24 thoughts on “Speak the Truth and Speak it Plain”
Read reliable sources. Don’t read into them. Right Ben?
Actually, I get pissed off when people use fancy words. I always wonder: what are they trying to prove? My native language is German, and although one of my American friends once told me that my vocabulary is more extensive than many native English speakers, I still get annoyed when I come across a complicated word in a sentence that would have been fine with a simpler word.
PS: Do the writing workshop! And do it online, so people can attend it from all over the world.
I have to confess that I’m mildly amused by a native German-speaker complaining about complicated words. 🙂 My husband is convinced that whenever Germans aren’t sure what word to use, they take about five that would work and just take out the spaces in between.

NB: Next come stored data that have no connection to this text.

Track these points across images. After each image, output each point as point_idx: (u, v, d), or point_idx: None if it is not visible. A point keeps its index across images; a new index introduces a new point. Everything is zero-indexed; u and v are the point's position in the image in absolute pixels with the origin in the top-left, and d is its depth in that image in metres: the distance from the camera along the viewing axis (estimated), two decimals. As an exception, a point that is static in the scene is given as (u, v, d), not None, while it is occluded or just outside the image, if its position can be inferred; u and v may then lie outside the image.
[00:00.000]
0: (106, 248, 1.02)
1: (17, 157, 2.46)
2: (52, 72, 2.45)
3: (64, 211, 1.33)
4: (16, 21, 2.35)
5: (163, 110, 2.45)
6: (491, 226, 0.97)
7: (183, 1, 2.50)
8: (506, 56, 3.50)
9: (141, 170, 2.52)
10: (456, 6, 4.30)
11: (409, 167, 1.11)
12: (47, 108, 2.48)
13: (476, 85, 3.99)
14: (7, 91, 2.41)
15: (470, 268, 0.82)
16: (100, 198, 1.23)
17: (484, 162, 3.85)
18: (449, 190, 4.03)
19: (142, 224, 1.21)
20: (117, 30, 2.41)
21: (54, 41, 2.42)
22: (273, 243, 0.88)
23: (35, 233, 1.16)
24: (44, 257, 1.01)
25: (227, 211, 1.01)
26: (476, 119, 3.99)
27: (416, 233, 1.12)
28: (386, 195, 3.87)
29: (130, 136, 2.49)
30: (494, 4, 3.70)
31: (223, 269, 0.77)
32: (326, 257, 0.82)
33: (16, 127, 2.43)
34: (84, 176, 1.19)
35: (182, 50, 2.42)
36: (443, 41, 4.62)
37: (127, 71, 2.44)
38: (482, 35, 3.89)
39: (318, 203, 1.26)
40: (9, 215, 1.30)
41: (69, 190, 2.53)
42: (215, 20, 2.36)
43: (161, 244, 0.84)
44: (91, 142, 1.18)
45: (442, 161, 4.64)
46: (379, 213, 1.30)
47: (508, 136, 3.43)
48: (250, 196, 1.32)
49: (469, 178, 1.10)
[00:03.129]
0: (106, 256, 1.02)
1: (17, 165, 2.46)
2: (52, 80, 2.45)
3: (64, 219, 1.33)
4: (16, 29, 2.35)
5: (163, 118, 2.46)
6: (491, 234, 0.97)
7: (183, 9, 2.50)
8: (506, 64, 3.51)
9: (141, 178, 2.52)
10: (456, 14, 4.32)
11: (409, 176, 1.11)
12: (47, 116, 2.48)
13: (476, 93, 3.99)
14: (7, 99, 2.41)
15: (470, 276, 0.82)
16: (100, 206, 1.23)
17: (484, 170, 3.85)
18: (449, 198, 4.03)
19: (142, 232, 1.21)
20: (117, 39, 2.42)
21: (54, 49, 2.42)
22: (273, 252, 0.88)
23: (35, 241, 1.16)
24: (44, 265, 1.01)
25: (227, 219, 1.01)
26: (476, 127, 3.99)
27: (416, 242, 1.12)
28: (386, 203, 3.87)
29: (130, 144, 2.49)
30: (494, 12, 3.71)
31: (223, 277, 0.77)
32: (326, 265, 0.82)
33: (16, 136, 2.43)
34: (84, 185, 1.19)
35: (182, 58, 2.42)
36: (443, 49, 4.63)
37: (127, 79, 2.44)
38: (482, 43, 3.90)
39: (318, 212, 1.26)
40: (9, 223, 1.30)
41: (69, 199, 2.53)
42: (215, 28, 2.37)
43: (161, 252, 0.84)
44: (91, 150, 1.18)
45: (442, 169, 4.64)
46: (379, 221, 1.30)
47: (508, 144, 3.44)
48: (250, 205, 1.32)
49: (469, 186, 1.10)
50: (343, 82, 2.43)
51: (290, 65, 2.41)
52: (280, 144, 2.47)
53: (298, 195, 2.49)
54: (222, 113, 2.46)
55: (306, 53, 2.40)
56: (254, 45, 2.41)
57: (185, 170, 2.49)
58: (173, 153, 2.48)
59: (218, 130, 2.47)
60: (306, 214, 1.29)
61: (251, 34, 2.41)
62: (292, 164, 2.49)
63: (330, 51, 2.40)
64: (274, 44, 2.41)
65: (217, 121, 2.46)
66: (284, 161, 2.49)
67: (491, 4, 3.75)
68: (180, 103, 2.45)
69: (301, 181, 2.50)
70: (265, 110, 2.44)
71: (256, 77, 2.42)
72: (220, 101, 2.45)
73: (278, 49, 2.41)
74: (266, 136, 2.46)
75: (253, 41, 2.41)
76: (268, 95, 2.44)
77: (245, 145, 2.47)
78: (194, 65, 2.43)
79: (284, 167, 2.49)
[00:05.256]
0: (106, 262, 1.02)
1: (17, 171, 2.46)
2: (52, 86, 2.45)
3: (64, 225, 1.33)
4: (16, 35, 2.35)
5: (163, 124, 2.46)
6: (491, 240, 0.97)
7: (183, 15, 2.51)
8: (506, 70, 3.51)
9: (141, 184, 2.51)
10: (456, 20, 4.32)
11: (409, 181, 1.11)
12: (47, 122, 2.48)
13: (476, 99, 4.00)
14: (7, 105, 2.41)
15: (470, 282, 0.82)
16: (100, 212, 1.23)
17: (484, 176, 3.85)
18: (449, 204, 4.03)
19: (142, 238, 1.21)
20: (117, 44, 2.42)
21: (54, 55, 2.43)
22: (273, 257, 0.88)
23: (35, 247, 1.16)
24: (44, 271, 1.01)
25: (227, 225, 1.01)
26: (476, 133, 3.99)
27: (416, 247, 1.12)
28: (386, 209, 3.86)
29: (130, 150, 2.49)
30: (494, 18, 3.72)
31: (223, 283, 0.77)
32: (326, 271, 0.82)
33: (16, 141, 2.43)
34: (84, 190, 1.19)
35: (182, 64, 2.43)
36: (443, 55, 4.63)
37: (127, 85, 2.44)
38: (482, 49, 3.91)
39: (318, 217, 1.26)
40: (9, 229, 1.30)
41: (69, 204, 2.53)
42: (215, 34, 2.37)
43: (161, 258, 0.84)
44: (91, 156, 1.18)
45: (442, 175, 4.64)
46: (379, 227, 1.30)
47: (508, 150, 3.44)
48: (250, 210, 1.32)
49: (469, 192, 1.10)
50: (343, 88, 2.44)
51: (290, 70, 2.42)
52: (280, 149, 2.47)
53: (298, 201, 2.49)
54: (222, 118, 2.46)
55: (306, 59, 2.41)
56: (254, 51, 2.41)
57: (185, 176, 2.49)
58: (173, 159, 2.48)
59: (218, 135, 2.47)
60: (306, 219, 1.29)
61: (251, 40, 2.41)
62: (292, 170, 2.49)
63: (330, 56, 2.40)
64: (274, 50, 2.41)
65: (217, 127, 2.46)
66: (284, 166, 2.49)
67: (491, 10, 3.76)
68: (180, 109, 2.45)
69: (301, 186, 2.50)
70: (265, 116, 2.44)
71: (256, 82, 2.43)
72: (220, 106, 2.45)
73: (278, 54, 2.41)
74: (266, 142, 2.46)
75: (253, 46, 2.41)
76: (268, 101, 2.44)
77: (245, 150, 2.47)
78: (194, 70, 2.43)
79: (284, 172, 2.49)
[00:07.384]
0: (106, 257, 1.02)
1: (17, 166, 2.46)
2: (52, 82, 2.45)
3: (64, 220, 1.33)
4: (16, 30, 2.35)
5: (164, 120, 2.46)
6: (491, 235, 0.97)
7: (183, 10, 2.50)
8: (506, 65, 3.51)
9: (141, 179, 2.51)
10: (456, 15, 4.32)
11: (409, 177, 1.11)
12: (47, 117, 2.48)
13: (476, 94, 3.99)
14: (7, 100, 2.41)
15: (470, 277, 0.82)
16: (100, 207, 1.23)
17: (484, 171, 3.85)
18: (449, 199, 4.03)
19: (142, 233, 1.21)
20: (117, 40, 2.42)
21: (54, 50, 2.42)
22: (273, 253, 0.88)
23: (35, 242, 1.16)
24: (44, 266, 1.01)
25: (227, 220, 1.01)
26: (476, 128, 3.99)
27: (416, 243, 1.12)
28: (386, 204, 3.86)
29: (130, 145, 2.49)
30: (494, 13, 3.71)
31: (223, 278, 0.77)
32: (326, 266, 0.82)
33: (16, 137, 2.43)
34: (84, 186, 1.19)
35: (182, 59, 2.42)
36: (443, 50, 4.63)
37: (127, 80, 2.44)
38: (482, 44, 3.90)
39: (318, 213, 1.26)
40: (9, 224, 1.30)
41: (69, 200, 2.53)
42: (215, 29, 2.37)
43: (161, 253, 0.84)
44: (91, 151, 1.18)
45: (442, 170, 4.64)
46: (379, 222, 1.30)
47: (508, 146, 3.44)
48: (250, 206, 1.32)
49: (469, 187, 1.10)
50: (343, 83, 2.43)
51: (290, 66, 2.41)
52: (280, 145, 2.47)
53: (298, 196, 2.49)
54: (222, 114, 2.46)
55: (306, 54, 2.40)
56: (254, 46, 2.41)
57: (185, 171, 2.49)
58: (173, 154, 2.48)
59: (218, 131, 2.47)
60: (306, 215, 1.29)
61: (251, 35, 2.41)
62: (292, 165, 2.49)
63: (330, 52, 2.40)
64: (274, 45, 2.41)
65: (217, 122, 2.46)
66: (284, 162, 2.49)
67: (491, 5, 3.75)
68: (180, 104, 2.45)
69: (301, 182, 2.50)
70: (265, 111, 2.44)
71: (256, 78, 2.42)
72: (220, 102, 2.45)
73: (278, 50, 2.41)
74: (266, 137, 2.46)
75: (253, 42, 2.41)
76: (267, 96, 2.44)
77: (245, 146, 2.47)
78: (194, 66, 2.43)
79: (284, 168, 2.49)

That’s so true! We Germans like to string a lot of words together. That’s partially why I don’t like speaking German any more… to much fluff!
I’ve heard that there’s a legitimate German word that has a triple-m (three m’s in a row) in it.

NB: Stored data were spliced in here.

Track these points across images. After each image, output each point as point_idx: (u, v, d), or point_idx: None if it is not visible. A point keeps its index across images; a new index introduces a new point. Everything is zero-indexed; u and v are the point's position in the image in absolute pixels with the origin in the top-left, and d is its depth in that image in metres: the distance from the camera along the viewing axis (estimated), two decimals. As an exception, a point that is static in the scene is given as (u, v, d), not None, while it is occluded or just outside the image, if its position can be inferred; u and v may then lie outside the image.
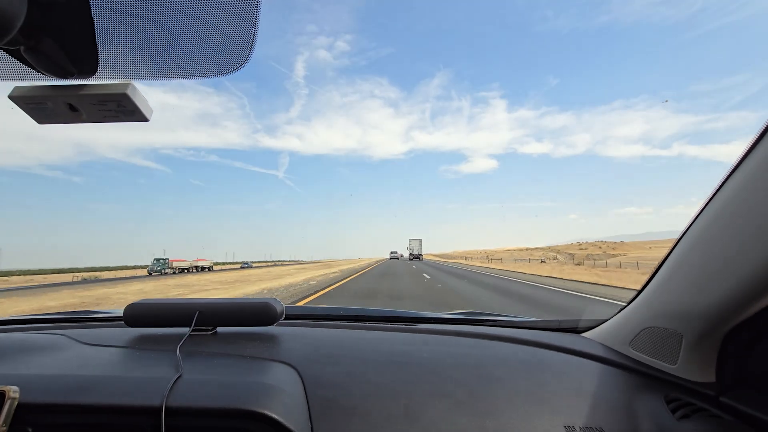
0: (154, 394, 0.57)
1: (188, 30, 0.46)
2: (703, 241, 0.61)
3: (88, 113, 0.52)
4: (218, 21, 0.46)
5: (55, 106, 0.51)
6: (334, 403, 0.62)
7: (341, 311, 1.18)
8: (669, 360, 0.69)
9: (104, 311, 1.21)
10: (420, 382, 0.68)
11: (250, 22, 0.46)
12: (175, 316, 0.87)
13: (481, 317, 1.15)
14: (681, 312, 0.65)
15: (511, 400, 0.65)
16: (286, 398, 0.60)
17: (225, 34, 0.46)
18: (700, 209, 0.62)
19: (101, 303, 10.54)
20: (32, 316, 1.16)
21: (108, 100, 0.50)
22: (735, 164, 0.55)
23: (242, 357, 0.74)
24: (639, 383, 0.71)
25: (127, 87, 0.49)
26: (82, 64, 0.48)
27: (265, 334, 0.89)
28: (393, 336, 0.94)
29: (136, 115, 0.52)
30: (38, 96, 0.50)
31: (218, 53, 0.48)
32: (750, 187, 0.52)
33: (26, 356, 0.73)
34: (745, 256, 0.52)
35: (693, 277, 0.63)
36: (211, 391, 0.58)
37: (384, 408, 0.61)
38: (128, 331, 0.90)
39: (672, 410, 0.62)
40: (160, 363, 0.70)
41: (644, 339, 0.76)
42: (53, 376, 0.63)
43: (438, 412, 0.61)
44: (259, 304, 0.87)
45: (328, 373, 0.70)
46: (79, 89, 0.50)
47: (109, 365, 0.70)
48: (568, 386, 0.70)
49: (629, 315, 0.83)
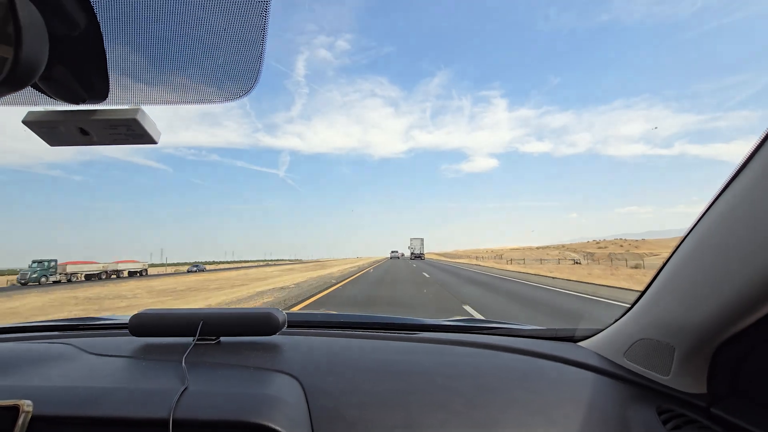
0: (161, 406, 0.58)
1: (196, 59, 0.48)
2: (697, 254, 0.62)
3: (99, 136, 0.54)
4: (226, 51, 0.47)
5: (66, 130, 0.53)
6: (335, 413, 0.64)
7: (341, 318, 1.20)
8: (662, 371, 0.70)
9: (108, 318, 1.23)
10: (418, 392, 0.70)
11: (257, 52, 0.47)
12: (180, 325, 0.88)
13: (480, 325, 1.17)
14: (674, 324, 0.67)
15: (508, 410, 0.66)
16: (289, 410, 0.61)
17: (232, 64, 0.48)
18: (694, 223, 0.64)
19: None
20: (37, 324, 1.17)
21: (118, 125, 0.52)
22: (729, 178, 0.56)
23: (246, 368, 0.76)
24: (632, 394, 0.73)
25: (136, 112, 0.51)
26: (94, 90, 0.50)
27: (268, 344, 0.91)
28: (392, 345, 0.95)
29: (145, 138, 0.54)
30: (51, 121, 0.51)
31: (225, 82, 0.50)
32: (742, 204, 0.53)
33: (36, 367, 0.75)
34: (737, 271, 0.53)
35: (686, 290, 0.64)
36: (216, 403, 0.60)
37: (384, 418, 0.63)
38: (133, 341, 0.92)
39: (664, 421, 0.63)
40: (166, 374, 0.71)
41: (638, 350, 0.77)
42: (63, 388, 0.64)
43: (436, 423, 0.62)
44: (261, 314, 0.89)
45: (329, 384, 0.72)
46: (91, 114, 0.51)
47: (116, 376, 0.72)
48: (563, 396, 0.71)
49: (624, 325, 0.85)
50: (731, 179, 0.56)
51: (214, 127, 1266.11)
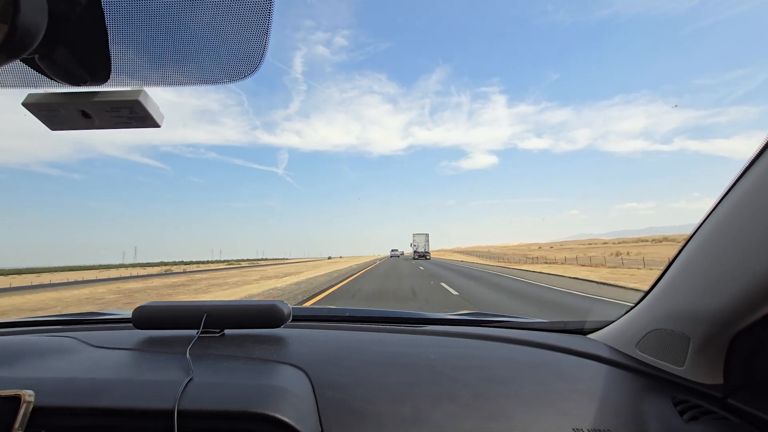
0: (166, 397, 0.57)
1: (200, 37, 0.47)
2: (712, 243, 0.61)
3: (101, 119, 0.53)
4: (230, 28, 0.46)
5: (67, 112, 0.51)
6: (343, 405, 0.62)
7: (347, 312, 1.18)
8: (676, 362, 0.69)
9: (112, 313, 1.22)
10: (426, 384, 0.69)
11: (262, 29, 0.46)
12: (184, 318, 0.87)
13: (487, 318, 1.15)
14: (688, 314, 0.66)
15: (518, 403, 0.65)
16: (296, 401, 0.60)
17: (237, 42, 0.47)
18: (709, 211, 0.62)
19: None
20: (40, 318, 1.17)
21: (120, 107, 0.50)
22: (745, 166, 0.55)
23: (251, 359, 0.75)
24: (646, 385, 0.72)
25: (139, 94, 0.49)
26: (95, 71, 0.48)
27: (273, 336, 0.89)
28: (399, 338, 0.94)
29: (148, 122, 0.53)
30: (51, 103, 0.50)
31: (230, 60, 0.48)
32: (759, 191, 0.52)
33: (38, 359, 0.74)
34: (753, 259, 0.52)
35: (701, 279, 0.63)
36: (222, 394, 0.59)
37: (392, 410, 0.62)
38: (137, 334, 0.91)
39: (680, 412, 0.62)
40: (170, 366, 0.70)
41: (651, 341, 0.76)
42: (66, 380, 0.63)
43: (445, 415, 0.61)
44: (266, 307, 0.88)
45: (336, 375, 0.71)
46: (92, 96, 0.50)
47: (119, 368, 0.71)
48: (575, 388, 0.70)
49: (636, 316, 0.83)
50: (747, 167, 0.55)
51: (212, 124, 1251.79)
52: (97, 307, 10.46)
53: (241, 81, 0.50)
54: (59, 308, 11.33)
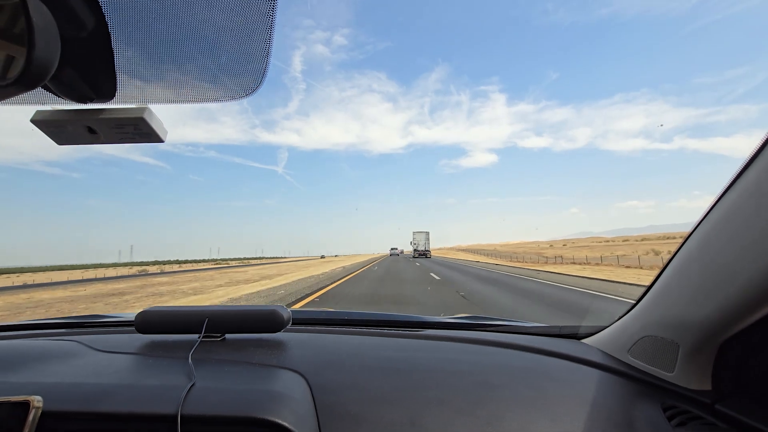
0: (169, 401, 0.59)
1: (203, 59, 0.48)
2: (701, 251, 0.62)
3: (106, 135, 0.54)
4: (233, 49, 0.47)
5: (74, 129, 0.53)
6: (340, 409, 0.64)
7: (346, 316, 1.20)
8: (666, 368, 0.70)
9: (114, 315, 1.24)
10: (422, 390, 0.70)
11: (264, 50, 0.47)
12: (186, 323, 0.89)
13: (484, 322, 1.17)
14: (678, 321, 0.67)
15: (512, 408, 0.66)
16: (295, 406, 0.62)
17: (239, 62, 0.48)
18: (699, 220, 0.63)
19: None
20: (43, 321, 1.18)
21: (125, 124, 0.52)
22: (735, 175, 0.56)
23: (252, 364, 0.77)
24: (637, 390, 0.73)
25: (144, 111, 0.51)
26: (102, 89, 0.50)
27: (273, 341, 0.91)
28: (396, 342, 0.96)
29: (152, 137, 0.54)
30: (59, 120, 0.52)
31: (232, 80, 0.50)
32: (748, 201, 0.53)
33: (44, 364, 0.75)
34: (740, 268, 0.53)
35: (690, 287, 0.64)
36: (224, 399, 0.61)
37: (388, 415, 0.63)
38: (139, 338, 0.92)
39: (668, 417, 0.63)
40: (173, 370, 0.72)
41: (642, 347, 0.77)
42: (72, 384, 0.65)
43: (440, 420, 0.63)
44: (266, 311, 0.90)
45: (334, 380, 0.72)
46: (98, 113, 0.51)
47: (123, 372, 0.73)
48: (568, 393, 0.72)
49: (628, 322, 0.85)
50: (737, 176, 0.55)
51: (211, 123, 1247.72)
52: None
53: (242, 99, 0.52)
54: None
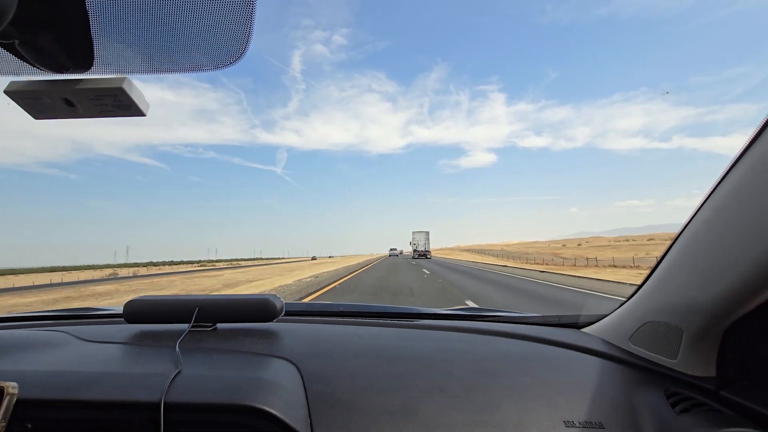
0: (153, 389, 0.57)
1: (184, 23, 0.46)
2: (703, 235, 0.61)
3: (84, 108, 0.52)
4: (214, 14, 0.45)
5: (51, 100, 0.51)
6: (332, 398, 0.62)
7: (340, 307, 1.18)
8: (669, 354, 0.69)
9: (104, 308, 1.21)
10: (417, 377, 0.68)
11: (247, 14, 0.45)
12: (175, 312, 0.87)
13: (480, 313, 1.15)
14: (681, 307, 0.65)
15: (509, 395, 0.65)
16: (285, 393, 0.60)
17: (221, 27, 0.46)
18: (700, 203, 0.62)
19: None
20: (32, 314, 1.16)
21: (104, 95, 0.50)
22: (735, 158, 0.55)
23: (241, 353, 0.75)
24: (639, 378, 0.71)
25: (123, 81, 0.49)
26: (78, 58, 0.48)
27: (265, 331, 0.89)
28: (391, 331, 0.94)
29: (133, 110, 0.52)
30: (34, 91, 0.49)
31: (214, 46, 0.48)
32: (750, 182, 0.52)
33: (25, 353, 0.73)
34: (744, 251, 0.52)
35: (693, 271, 0.63)
36: (210, 387, 0.59)
37: (382, 403, 0.61)
38: (128, 328, 0.90)
39: (672, 404, 0.61)
40: (159, 359, 0.70)
41: (644, 334, 0.76)
42: (52, 372, 0.63)
43: (435, 407, 0.61)
44: (258, 301, 0.87)
45: (327, 369, 0.70)
46: (75, 84, 0.49)
47: (108, 361, 0.71)
48: (567, 381, 0.70)
49: (629, 310, 0.83)
50: (739, 157, 0.54)
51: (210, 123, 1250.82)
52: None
53: (226, 68, 0.49)
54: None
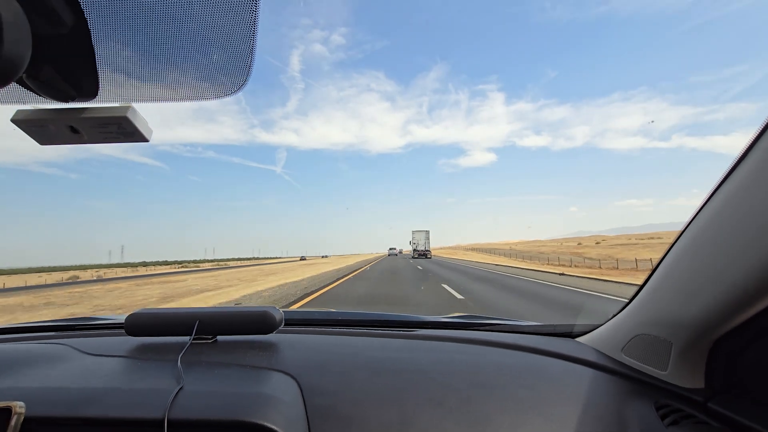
0: (156, 406, 0.58)
1: (187, 55, 0.47)
2: (693, 250, 0.62)
3: (89, 135, 0.53)
4: (217, 46, 0.47)
5: (56, 128, 0.52)
6: (331, 411, 0.63)
7: (340, 316, 1.19)
8: (659, 366, 0.70)
9: (104, 318, 1.22)
10: (414, 389, 0.70)
11: (248, 45, 0.47)
12: (176, 325, 0.88)
13: (478, 321, 1.16)
14: (670, 320, 0.67)
15: (504, 407, 0.66)
16: (285, 408, 0.61)
17: (224, 59, 0.47)
18: (691, 217, 0.63)
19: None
20: (32, 324, 1.17)
21: (109, 123, 0.51)
22: (725, 174, 0.56)
23: (242, 366, 0.76)
24: (630, 389, 0.73)
25: (127, 110, 0.50)
26: (83, 88, 0.49)
27: (265, 343, 0.90)
28: (389, 342, 0.95)
29: (136, 136, 0.53)
30: (40, 119, 0.50)
31: (217, 77, 0.49)
32: (739, 198, 0.53)
33: (29, 368, 0.74)
34: (733, 265, 0.53)
35: (682, 285, 0.64)
36: (212, 403, 0.60)
37: (379, 415, 0.63)
38: (129, 340, 0.91)
39: (661, 416, 0.63)
40: (161, 374, 0.71)
41: (636, 345, 0.77)
42: (57, 389, 0.64)
43: (431, 420, 0.62)
44: (258, 313, 0.89)
45: (325, 381, 0.72)
46: (80, 112, 0.50)
47: (111, 376, 0.72)
48: (560, 392, 0.71)
49: (622, 321, 0.85)
50: (727, 174, 0.55)
51: (209, 123, 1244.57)
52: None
53: (227, 97, 0.51)
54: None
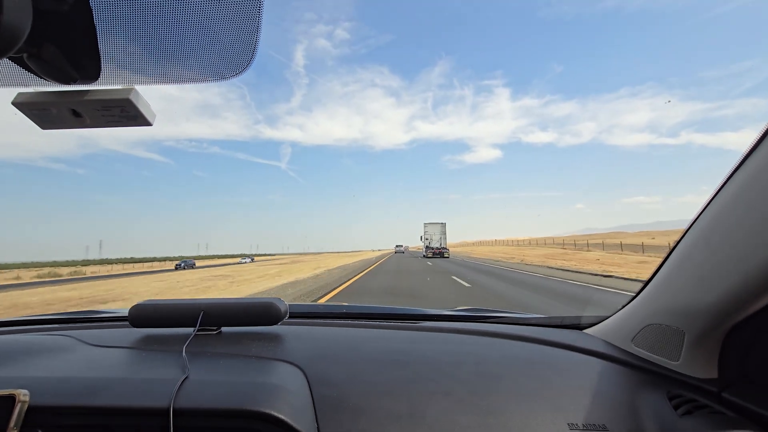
0: (161, 395, 0.58)
1: (190, 35, 0.46)
2: (706, 237, 0.61)
3: (92, 118, 0.52)
4: (221, 26, 0.45)
5: (58, 111, 0.51)
6: (339, 402, 0.63)
7: (345, 309, 1.19)
8: (671, 356, 0.69)
9: (109, 311, 1.22)
10: (422, 381, 0.69)
11: (253, 26, 0.45)
12: (180, 316, 0.87)
13: (484, 314, 1.16)
14: (683, 309, 0.66)
15: (514, 398, 0.65)
16: (292, 398, 0.60)
17: (227, 39, 0.46)
18: (703, 206, 0.62)
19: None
20: (37, 317, 1.17)
21: (111, 106, 0.50)
22: (739, 161, 0.55)
23: (247, 357, 0.75)
24: (641, 380, 0.72)
25: (130, 92, 0.49)
26: (85, 70, 0.48)
27: (270, 334, 0.90)
28: (396, 334, 0.95)
29: (139, 120, 0.52)
30: (41, 102, 0.50)
31: (221, 58, 0.48)
32: (753, 185, 0.52)
33: (34, 358, 0.74)
34: (747, 253, 0.52)
35: (695, 273, 0.63)
36: (217, 392, 0.59)
37: (387, 406, 0.62)
38: (133, 332, 0.91)
39: (674, 406, 0.62)
40: (166, 364, 0.71)
41: (646, 335, 0.76)
42: (61, 379, 0.64)
43: (440, 411, 0.61)
44: (263, 304, 0.88)
45: (333, 372, 0.71)
46: (83, 95, 0.49)
47: (116, 366, 0.71)
48: (570, 383, 0.70)
49: (632, 311, 0.83)
50: (741, 161, 0.54)
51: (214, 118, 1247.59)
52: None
53: (233, 78, 0.50)
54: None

That gave me a good chuckle. Danke.
So long as you’re editing, “…he’d used his windshield wipers to facilitate the view from behind the driver’s seat.” Couple things about that: First, “…facilitate the view…”?? Seems like there’s plainer (and clearer)ways to say it. Second, is he driving from behind the driver’s seat?
(regardless of those quibbles, I like your portrait of him)
One more writing/editing/reading rule: You generally get what ya pay for;)
But worthwhile suggestions, nonetheless. Thanks
My pigs are black, which is why any writing I do will be a bloviating cacophony of lies. But it seems to me that truth is most often subjective anyway. So?
So it seems like it’s your level of consciousness that matters more than how you say what you say.
🙂 universal truths are hogwash anyway
Are you absolutely sure of that?? If you are, you have made an absolute statement, which itself implies the existence of absolutes.
you’re getting it
Sign me ON for any writing workshop you manage to work into your impossible schedule!
Yeah, “view from behind the driver’s seat” jarred with me too. “from the driver’s seat”? “from behind the wheel” ??. . . Everything else you say is true and so good. The simpler the better; you do that.
From CA, where the sunshine is nevernevernever-ending.
It was a typo. Started out as “behind the steering wheel” but for some reason I didn’t like that as much.
The stuff you read here is not professionally edited. Proceed with caution.
I once made the same complaint to the weather guys on the radio, That perky, celebratory tone with which they greeted each new day of drought was getting on my nerves.
Write it, then get it right. Isn’t that what professional writers such as yourself say?
BTW, did you folks ever plant any of those cone flowers seed heads that I sent to you last autumn? Just curious, as I saw that the cone flowers are in blossom around here.
Farmers around here like to talk about rain in 1/100th of an inch increments in their rain gauges.
Edit: you could change vehicle for shitbox and get rid of the last sentence. You obviously are a teacher.
Or you could alter that to “Speak the Truth and Speak It Well.” Some of the writers I admire most have tremendous vocabularies (Faulkner, Shakespeare, Thoreau), but it’s hardly a requirement. Ruth Stone used the words at hand. Launch a writing workshop! That’s a terrific idea.
Can totally relate to the overuse of a particular word. On reading through my 140,000 word novel, (unpublished), I realized that the word ‘realized’ had totally taken over almost to the point of loosing it’s meaning. The Thesaurus was located and put to good use, once again.
Ben: “….write the pink off a pig.” That’s a good one, I’m sticking it in the memory bank and hope it sticks! Appropriate plain speaking.